O novo marco legal da Geração Distribuída (Lei nº 14.300/2022) e suas principais mudanças

No artigo “Geração Distribuída e o Projeto de Lei 5.829/2021 que agradou mais os “gregos do que os troianos” lançado no Ensaio Energético em novembro de 2021 tratamos do Projeto de Lei 5.829/2021 que visava modificar a regulação da Geração Distribuída (GD) no Brasil. Tal artigo mostrou que:

(i) a Resolução Normativa (RN) nº 482/2012 foi importante para estimular a GD no Brasil, principalmente por conta do sistema de compensação de energia que valorava igualmente a eletricidade produzida pelos sistemas de GD com a fornecida pela distribuidora;

(ii) a eletricidade produzida pelos sistemas de GD era remunerada por todos os componentes tarifários (Tarifa de Uso do Sistema de Distribuição – TUD; e Tarifa de Energia – TE), o que de fato funciona como um subsídio à GD dado que, por exemplo, as Unidades Consumidoras (UC) com GD continuam utilizando as redes de distribuição e transmissão, mas não pagam por tal serviço;

(iii) tal subsídio, aliado ao encarecimento da eletricidade no Brasil e à queda do preço dos sistemas de GD, estimula a adoção da GD e, consequentemente, gera a questão da chamada “espiral da morte”;

(iv) visando reduzir os subsídios e minimizar os problemas da “espiral da morte”, a Agência Nacional de Energia Elétrica (ANEEL) realizou estudos e sugeriu mudanças na valoração da eletricidade proveniente dos sistemas de GD. A ANEEL, via o relatório de Análise de Impacto Regulatório (AIR) nº 003/2019, sugeriu que as seguintes componentes deveriam deixar de remunerar a energia produzida pelos sistemas de GD: Fio A, Fio B, Encargos (TUSD e TE) e Perdas (TUSD) (ANEEL, 2019). Para ficar mais claro, segue abaixo a figura 1 que apresenta a composição da tarifa de eletricidade.

 

Figura 1 – Composição da tarifa

Fonte: Rigo et al (2021).

(v) o debate levantado pela ANEEL sobre a precificação da eletricidade proveniente dos sistemas de GD culminou com a elaboração do Projeto de Lei nº 5.829/2021, projeto este que foi analisado no referido artigo do Ensaio Energético.

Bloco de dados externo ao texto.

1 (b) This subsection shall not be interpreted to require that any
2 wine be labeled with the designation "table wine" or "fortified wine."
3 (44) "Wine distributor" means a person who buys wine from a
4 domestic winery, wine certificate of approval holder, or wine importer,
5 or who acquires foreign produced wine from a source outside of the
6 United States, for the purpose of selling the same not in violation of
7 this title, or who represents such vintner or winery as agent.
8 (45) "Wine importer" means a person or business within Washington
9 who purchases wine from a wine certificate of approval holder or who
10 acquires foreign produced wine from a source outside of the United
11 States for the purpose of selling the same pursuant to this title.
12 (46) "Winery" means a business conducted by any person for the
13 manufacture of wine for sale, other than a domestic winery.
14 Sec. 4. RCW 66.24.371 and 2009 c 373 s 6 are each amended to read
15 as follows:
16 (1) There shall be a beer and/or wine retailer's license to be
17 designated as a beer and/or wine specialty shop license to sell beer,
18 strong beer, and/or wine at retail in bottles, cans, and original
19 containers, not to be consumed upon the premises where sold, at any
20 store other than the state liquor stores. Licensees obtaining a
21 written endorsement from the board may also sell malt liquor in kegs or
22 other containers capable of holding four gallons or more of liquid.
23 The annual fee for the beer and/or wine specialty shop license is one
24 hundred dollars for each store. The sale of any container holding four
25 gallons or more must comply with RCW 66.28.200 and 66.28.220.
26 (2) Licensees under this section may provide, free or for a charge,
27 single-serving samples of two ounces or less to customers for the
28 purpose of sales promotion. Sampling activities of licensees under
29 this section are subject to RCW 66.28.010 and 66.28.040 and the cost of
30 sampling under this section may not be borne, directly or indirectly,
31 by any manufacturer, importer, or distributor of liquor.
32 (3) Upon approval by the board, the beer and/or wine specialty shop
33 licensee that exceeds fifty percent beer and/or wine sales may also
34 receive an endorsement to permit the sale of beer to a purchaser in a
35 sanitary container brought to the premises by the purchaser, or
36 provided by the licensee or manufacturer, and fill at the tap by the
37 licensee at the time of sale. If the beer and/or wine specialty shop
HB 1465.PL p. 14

O fato é que em 06 de janeiro de 2022 foi sancionada a lei nº 14.300, conhecida como “Novo Marco Legal da GD”. Veremos agora alguns dos principais pontos e possíveis consequências trazidas por essa nova regulação.

A lei nº 14.300/2022 estabeleceu, em seu artigo nº 26, que todos as UC com sistemas de GD que conseguirem acesso até janeiro de 2023 permanecerão com a valoração dos créditos de energia inalterada até 31 de dezembro de 2045, ou seja, permanecerão recebendo a mesma quantidade de subsídios dada pela RN nº 482/2012 (BRASIL, 2022). A manutenção do subsídio para as UC que já possuem sistemas de GD é positivo no sentido de manter o direito adquirido, no entanto, a lei estimula uma “corrida” pela adoção de sistemas de GD nesse ano ao estender tal subsídio para as UC que instalarem tais sistemas até janeiro de 2023. Tal corrida já se iniciou dado que o ano de 2022 foi o que apresentou a maior potência instalada de GD no período entre janeiro e abril. Para se ter uma ideia, o Brasil possui atualmente uma potência de GD instalada de 10,5 GW, dos quais 12% foram instalados entre janeiro e abril de 2022. A tabela 1 apresenta a evolução da potência instalada de GD por ano a partir de 2014 no Brasil.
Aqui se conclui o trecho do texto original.